- [What to work on]
Extract every line from the start of the records through the line containing "yehezkeally@gmail.com", inclusive, reproducing each one verbatim and omitting the picture markers.

::: Source material :::

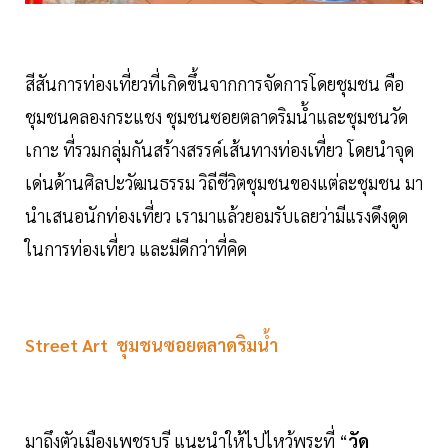
สีสันการท่องเที่ยวที่เกิดขึ้นจากการจัดการโดยชุมชน คือ
ชุมชนคลองกระแชง ชุมชนซอยตลาดริมน้ำและชุมชนวัด
เกาะ ที่รวมกลุ่มกันสร้างสรรค์เส้นทางท่องเที่ยว โดยนำจุด
เด่นด้านศิลปะวัฒนธรรม วิถีชีวิตชุมชนของแต่ละชุมชน มา
นำเสนอนักท่องเที่ยว เรามาแล้วยอมรับเลยว่ามีแรงดึงดูด
ในการท่องเที่ยว และมีดีกว่าที่คิด
Street
Art
ชุมชนซอยตลาดริมน้ำ
มาถึงตัวเมืองเพชรบุรี แนะนำให้ไปไหว้พระที่ “
วัด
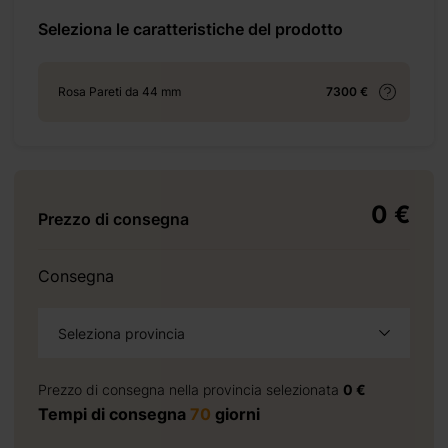
Seleziona le caratteristiche del prodotto
+ 155 €
Rosa Pareti da 44 mm
7300 €
0 €
 350 €
Prezzo di consegna
Consegna
Seleziona provincia
 1485 €
Prezzo di consegna nella provincia selezionata
0 €
Tempi di consegna
70
giorni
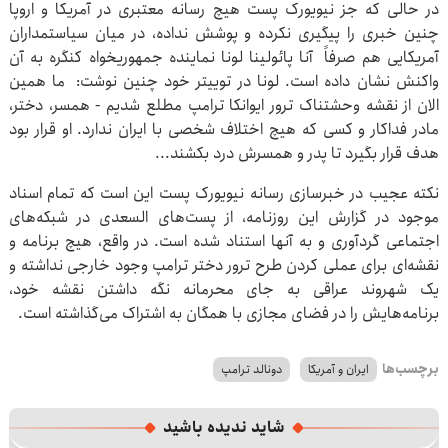
در حالی که جز نیویورک پست هیچ رسانه معتبری در آمریکا و اروپا
چنین خبری را پیگیری نکرده و پوشش نداده، در میان سیاستمداران
آمریکایی هم صرفاً آنا پائولینا لونا نماینده جمهوریخواه کنگره به آن
واکنش نشان داده است. لونا در توییتر خود چنین نوشت: ما همین
الان از نقشه وحشتناک ترور ایوانکا ترامپ مطلع شدیم - همسر، دختر،
مادر فداکار و کسی که هیچ اختلاف شخصی با ایران ندارد. او قرار بود
هدف قرار بگیرد تا پدر و همسرش درد بکشند...
نکته عجیب در خبرسازی رسانه نیویورک پست این است که تمام اسناد
موجود در گزارش این روزنامه، از پست‌های السعدی در شبکه‌های
اجتماعی گردآوری و به آنها استناد شده است. در واقع، هیچ برنامه و
نقشه‌ای برای عملی کردن طرح ترور دختر ترامپ وجود خارجی نداشته و
یک شهروند عراقی به جای محرمانه نگه داشتن نقشه خود،
برنامه‌هایش را در فضای مجازی با همگان به اشتراک می‌گذاشته است.
برچسب‌ها
ایران و آمریکا
دونالد ترامپ
شاید ندیده باشید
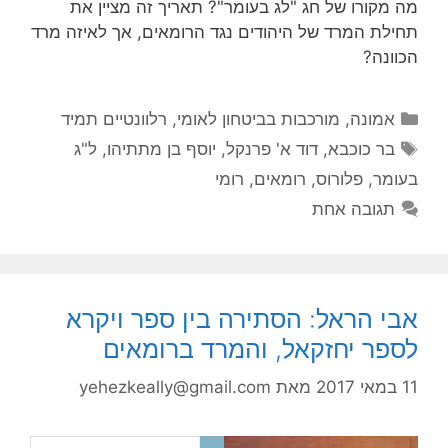
מה מקורו של חג "לג בעומר"? תאריך זה מציין את
תחילת המרד של היהודים נגד הרומאים, אך לאיזה מרד
הכוונה?
קטגוריות
אמונה
,
מורכבות בביטחון לאומי
,
רלוונטיים תמיד
תגיות
בר כוכבא
,
דוד א' פרנקל
,
יוסף בן מתתיהו
,
ל"ג
בעומר
,
פלורוס
,
רומאים
,
רומי
תגובה אחת
אבי הראל: הסתירה בין ספר ויקרא
לספר יחזקאל, והמרד ברומאים
11 במאי 2017
מאת
yehezkeally@gmail.com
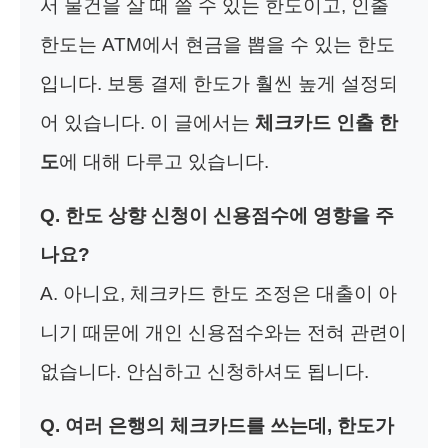
서 물건을 살 때 쓸 수 있는 한도이고, 인출
한도는 ATM에서 현금을 뽑을 수 있는 한도
입니다. 보통 결제 한도가 훨씬 높게 설정되
어 있습니다. 이 글에서는
체크카드 인출 한
도
에 대해 다루고 있습니다.
Q. 한도 상향 신청이 신용점수에 영향을 주
나요?
A. 아니요, 체크카드 한도 조정은 대출이 아
니기 때문에 개인 신용점수와는 전혀 관련이
없습니다. 안심하고 신청하셔도 됩니다.
Q. 여러 은행의 체크카드를 쓰는데, 한도가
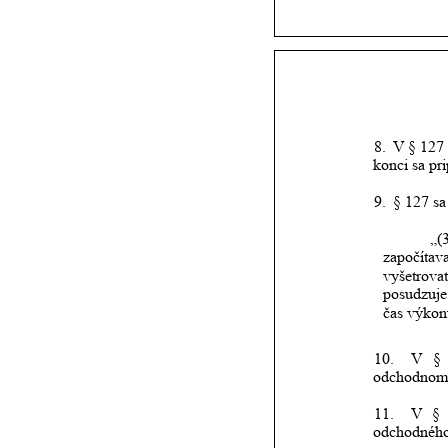
8.
V
§
127
konci sa pr
9.
§ 127 sa
„(
započítav
vyšetrova
posudzuje
čas výkon
10.
V
§
odchodnom
11.
V
§
odchodného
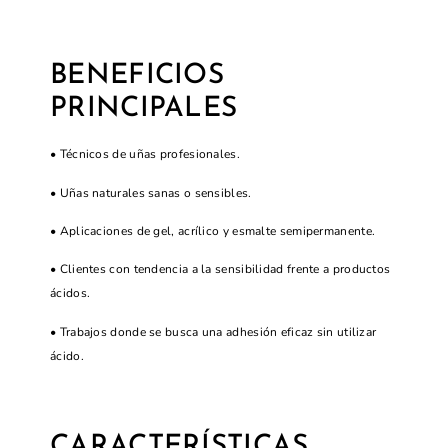
BENEFICIOS
PRINCIPALES
• Técnicos de uñas profesionales.
• Uñas naturales sanas o sensibles.
• Aplicaciones de gel, acrílico y esmalte semipermanente.
• Clientes con tendencia a la sensibilidad frente a productos
ácidos.
• Trabajos donde se busca una adhesión eficaz sin utilizar
ácido.
CARACTERÍSTICAS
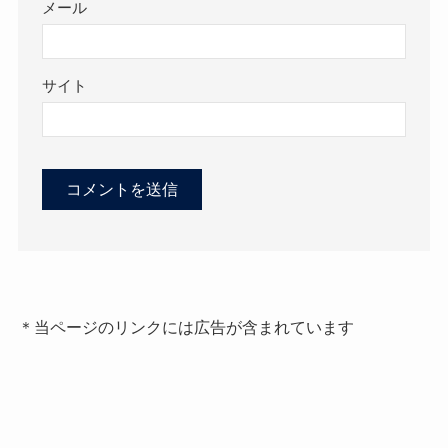
メール
サイト
＊当ページのリンクには広告が含まれています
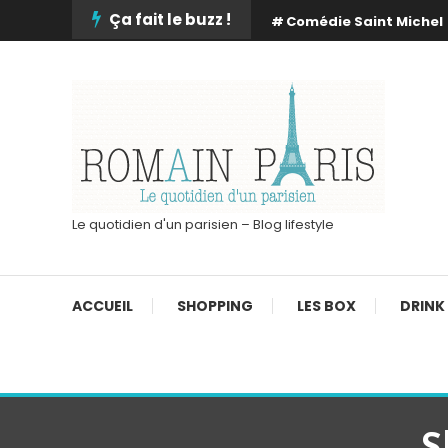
Skip
Ça fait le buzz !
Comédie Saint Michel
To
Content
Le quotidien d'un parisien – Blog lifestyle
ACCUEIL
SHOPPING
LES BOX
DRINK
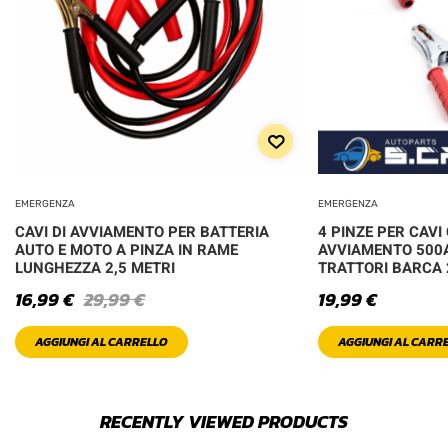
EMERGENZA
EMERGENZA
CAVI DI AVVIAMENTO PER BATTERIA
4 PINZE PER CAV
AUTO E MOTO A PINZA IN RAME
AVVIAMENTO 500
LUNGHEZZA 2,5 METRI
TRATTORI BARCA 
16,99
€
29,99
€
19,99
€
AGGIUNGI AL CARRELLO
AGGIUNGI AL CARR
RECENTLY VIEWED PRODUCTS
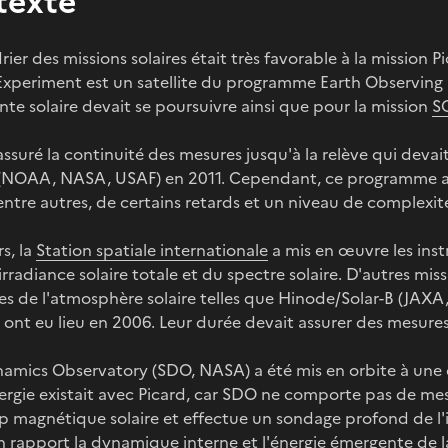
texte
rier des missions solaires était très favorable à la mission
Experiment est un satellite du programme Earth Observing 
nte solaire devait se poursuivre ainsi que pour la mission
S
assuré la continuité des mesures jusqu'à la relève qui dev
NOAA, NASA, USAF) en 2011. Cependant, ce programme a é
entre autres, de certains retards et un niveau de complexit
rs, la
Station spatiale internationale
a mis en œuvre les inst
irradiance solaire totale et du spectre solaire. D'autres mi
res de l'atmosphère solaire telles que Hinode/Solar-B (JAX
 ont eu lieu en 2006. Leur durée devait assurer des mesur
namics Observatory (SDO, NASA) a été mis en orbite à une 
ergie existait avec Picard, car SDO ne comporte pas de me
 magnétique solaire et effectue un sondage profond de l'in
n rapport la dynamique interne et l'énergie émergente de 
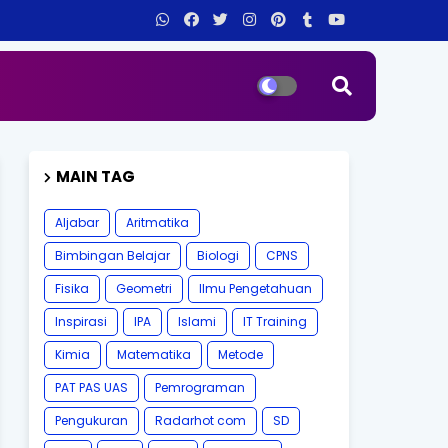
MAIN TAG
Aljabar
Aritmatika
Bimbingan Belajar
Biologi
CPNS
Fisika
Geometri
Ilmu Pengetahuan
Inspirasi
IPA
Islami
IT Training
Kimia
Matematika
Metode
PAT PAS UAS
Pemrograman
Pengukuran
Radarhot com
SD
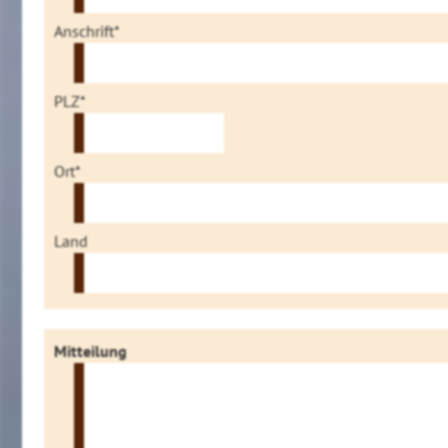
Anschrift*
PLZ*
Ort*
Land
Mitteilung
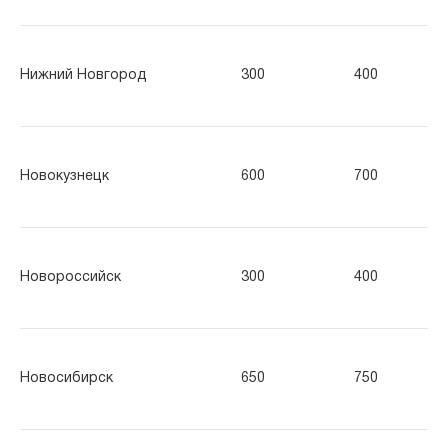
Нижний Новгород
300
400
50
Новокузнецк
600
700
80
Новороссийск
300
400
50
Новосибирск
650
750
85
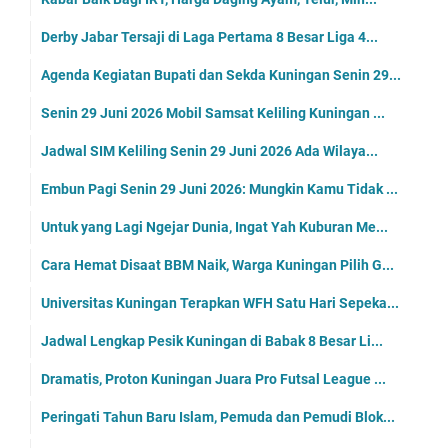
Derby Jabar Tersaji di Laga Pertama 8 Besar Liga 4...
Agenda Kegiatan Bupati dan Sekda Kuningan Senin 29...
Senin 29 Juni 2026 Mobil Samsat Keliling Kuningan ...
Jadwal SIM Keliling Senin 29 Juni 2026 Ada Wilaya...
Embun Pagi Senin 29 Juni 2026: Mungkin Kamu Tidak ...
Untuk yang Lagi Ngejar Dunia, Ingat Yah Kuburan Me...
Cara Hemat Disaat BBM Naik, Warga Kuningan Pilih G...
Universitas Kuningan Terapkan WFH Satu Hari Sepeka...
Jadwal Lengkap Pesik Kuningan di Babak 8 Besar Li...
Dramatis, Proton Kuningan Juara Pro Futsal League ...
Peringati Tahun Baru Islam, Pemuda dan Pemudi Blok...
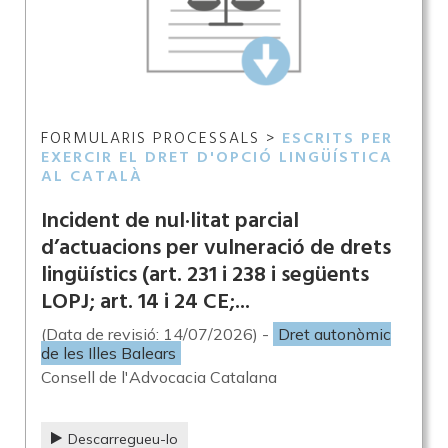
FORMULARIS PROCESSALS >
ESCRITS PER
EXERCIR EL DRET D'OPCIÓ LINGÜÍSTICA
AL CATALÀ
Incident de nul·litat parcial
d’actuacions per vulneració de drets
lingüístics (art. 231 i 238 i següents
LOPJ; art. 14 i 24 CE;...
(Data de revisió: 14/07/2026) -
Dret autonòmic
de les Illes Balears
Consell de l'Advocacia Catalana
Descarregueu-lo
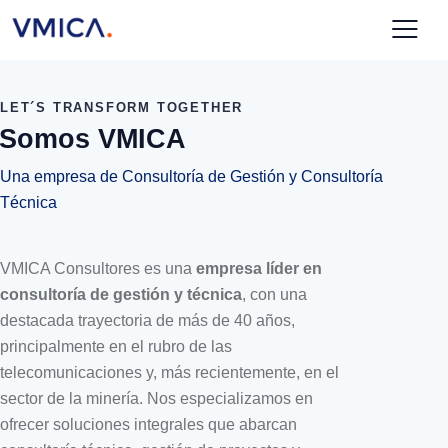
LET´S TRANSFORM TOGETHER
Somos VMICA​
Una empresa de Consultoría de Gestión y Consultoría
Técnica​
VMICA Consultores es una
empresa
líder
en
consultoría de gestión y
técnica
, con una
destacada trayectoria
de más de 40 años,
principalmente en el rubro de las
telecomunicaciones y, más recientemente, en
el
sector de la minería. Nos
especializamos en
ofrecer soluciones
integrales que abarcan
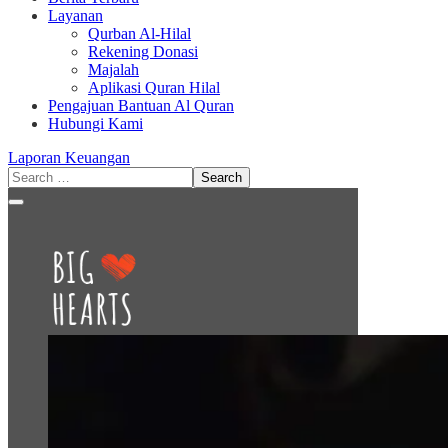
Layanan
Qurban Al-Hilal
Rekening Donasi
Majalah
Aplikasi Quran Hilal
Pengajuan Bantuan Al Quran
Hubungi Kami
Laporan Keuangan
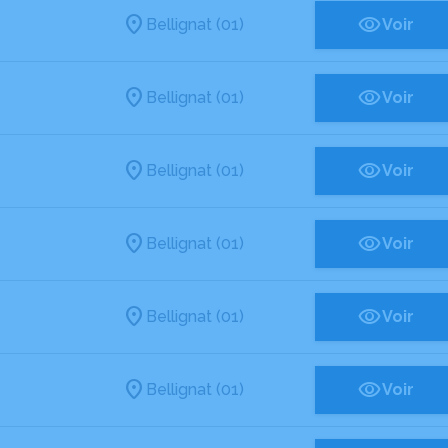
Bellignat (01)
Voir
Bellignat (01)
Voir
Bellignat (01)
Voir
Bellignat (01)
Voir
Bellignat (01)
Voir
Bellignat (01)
Voir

:::

- [Response to the task]
สีสันการท่องเที่ยวที่เกิดขึ้นจากการจัดการโดยชุมชน คือ
ชุมชนคลองกระแชง ชุมชนซอยตลาดริมน้ำและชุมชนวัด
เกาะ ที่รวมกลุ่มกันสร้างสรรค์เส้นทางท่องเที่ยว โดยนำจุด
เด่นด้านศิลปะวัฒนธรรม วิถีชีวิตชุมชนของแต่ละชุมชน มา
นำเสนอนักท่องเที่ยว เรามาแล้วยอมรับเลยว่ามีแรงดึงดูด
ในการท่องเที่ยว และมีดีกว่าที่คิด
Street
Art
ชุมชนซอยตลาดริมน้ำ
มาถึงตัวเมืองเพชรบุรี แนะนำให้ไปไหว้พระที่ “
วัด
Seleziona le caratteristiche del prodotto
+ 155 €
Rosa Pareti da 44 mm
7300 €
0 €
 350 €
Prezzo di consegna
Consegna
Seleziona provincia
 1485 €
Prezzo di consegna nella provincia selezionata
0 €
Tempi di consegna
70
giorni
در حالی که جز نیویورک پست هیچ رسانه معتبری در آمریکا و اروپا
چنین خبری را پیگیری نکرده و پوشش نداده، در میان سیاستمداران
آمریکایی هم صرفاً آنا پائولینا لونا نماینده جمهوریخواه کنگره به آن
واکنش نشان داده است. لونا در توییتر خود چنین نوشت: ما همین
الان از نقشه وحشتناک ترور ایوانکا ترامپ مطلع شدیم - همسر، دختر،
مادر فداکار و کسی که هیچ اختلاف شخصی با ایران ندارد. او قرار بود
هدف قرار بگیرد تا پدر و همسرش درد بکشند...
نکته عجیب در خبرسازی رسانه نیویورک پست این است که تمام اسناد
موجود در گزارش این روزنامه، از پست‌های السعدی در شبکه‌های
اجتماعی گردآوری و به آنها استناد شده است. در واقع، هیچ برنامه و
نقشه‌ای برای عملی کردن طرح ترور دختر ترامپ وجود خارجی نداشته و
یک شهروند عراقی به جای محرمانه نگه داشتن نقشه خود،
برنامه‌هایش را در فضای مجازی با همگان به اشتراک می‌گذاشته است.
برچسب‌ها
ایران و آمریکا
دونالد ترامپ
شاید ندیده باشید
מה מקורו של חג "לג בעומר"? תאריך זה מציין את
תחילת המרד של היהודים נגד הרומאים, אך לאיזה מרד
הכוונה?
קטגוריות
אמונה
,
מורכבות בביטחון לאומי
,
רלוונטיים תמיד
תגיות
בר כוכבא
,
דוד א' פרנקל
,
יוסף בן מתתיהו
,
ל"ג
בעומר
,
פלורוס
,
רומאים
,
רומי
תגובה אחת
אבי הראל: הסתירה בין ספר ויקרא
לספר יחזקאל, והמרד ברומאים
11 במאי 2017
מאת
yehezkeally@gmail.com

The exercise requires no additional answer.